▶ _ASSIGNMENT_: Tally the lines below containing the word "Brenda" and give that total alone.

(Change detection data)
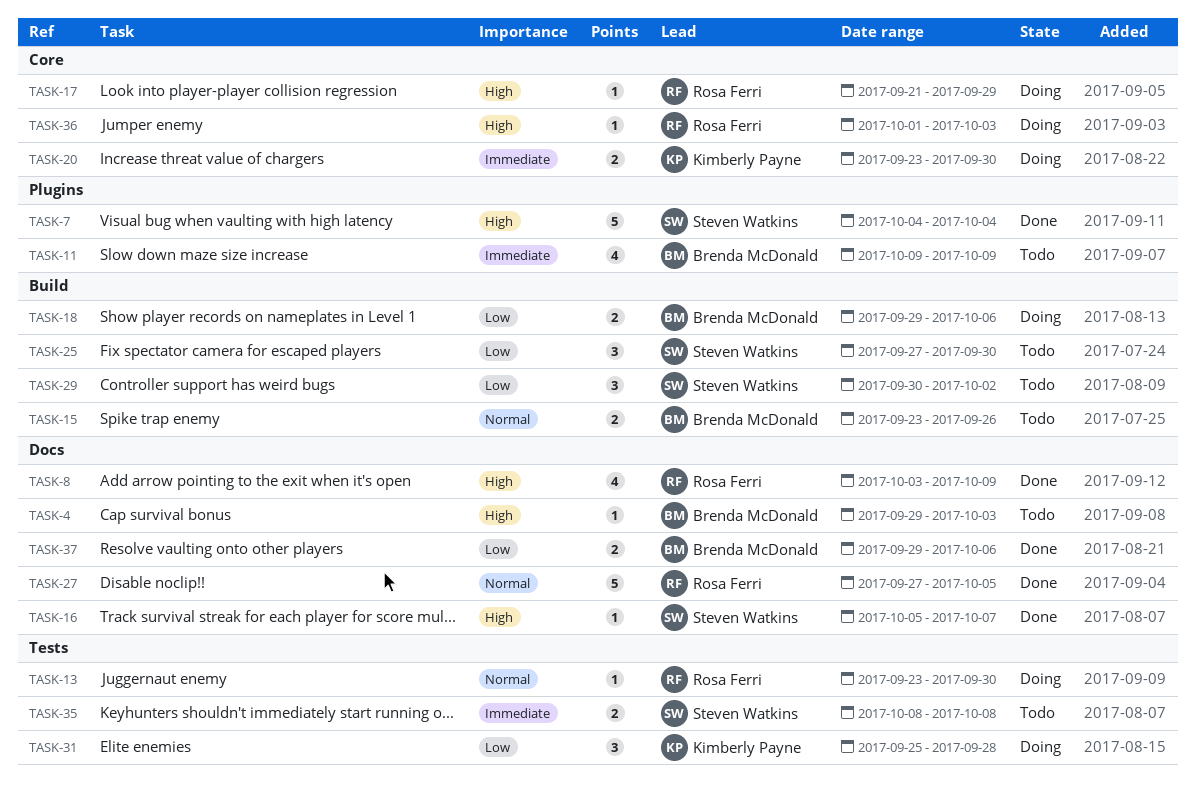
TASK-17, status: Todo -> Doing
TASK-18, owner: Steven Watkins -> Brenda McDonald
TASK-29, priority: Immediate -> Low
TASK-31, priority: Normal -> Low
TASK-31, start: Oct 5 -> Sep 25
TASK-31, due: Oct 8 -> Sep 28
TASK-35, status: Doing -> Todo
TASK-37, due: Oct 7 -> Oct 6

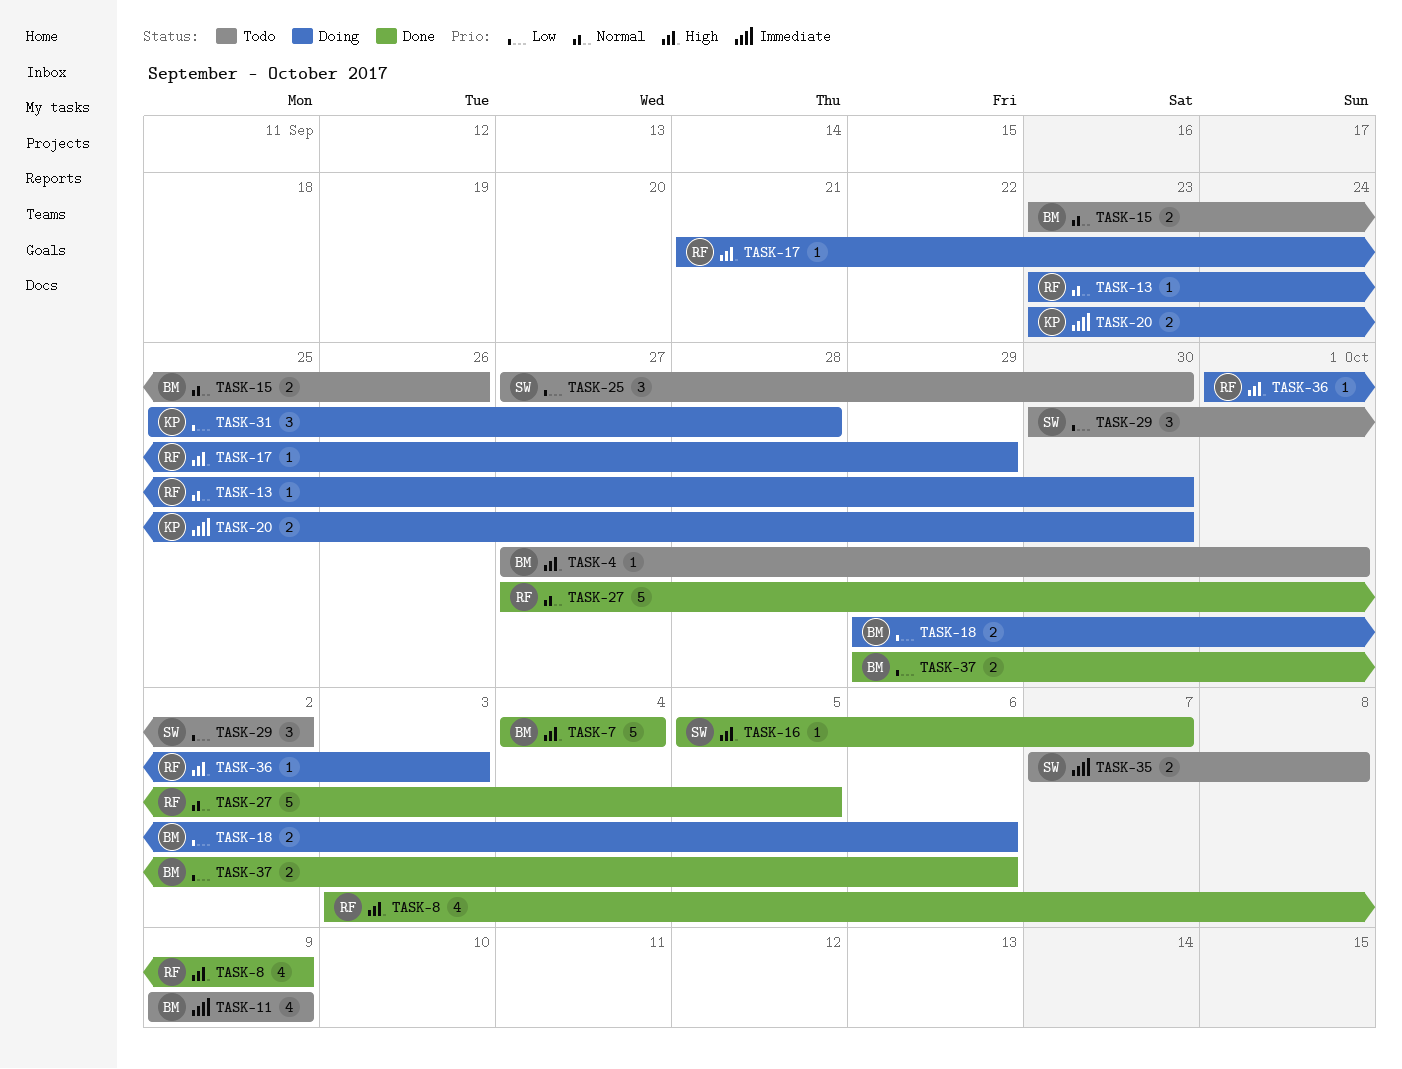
TASK-4, start: Sep 29 -> Sep 27
TASK-4, due: Oct 3 -> Oct 1
TASK-7, owner: Steven Watkins -> Brenda McDonald
TASK-35, start: Oct 8 -> Oct 7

▶ _SOLUTION TO THIS EXERCISE_: 2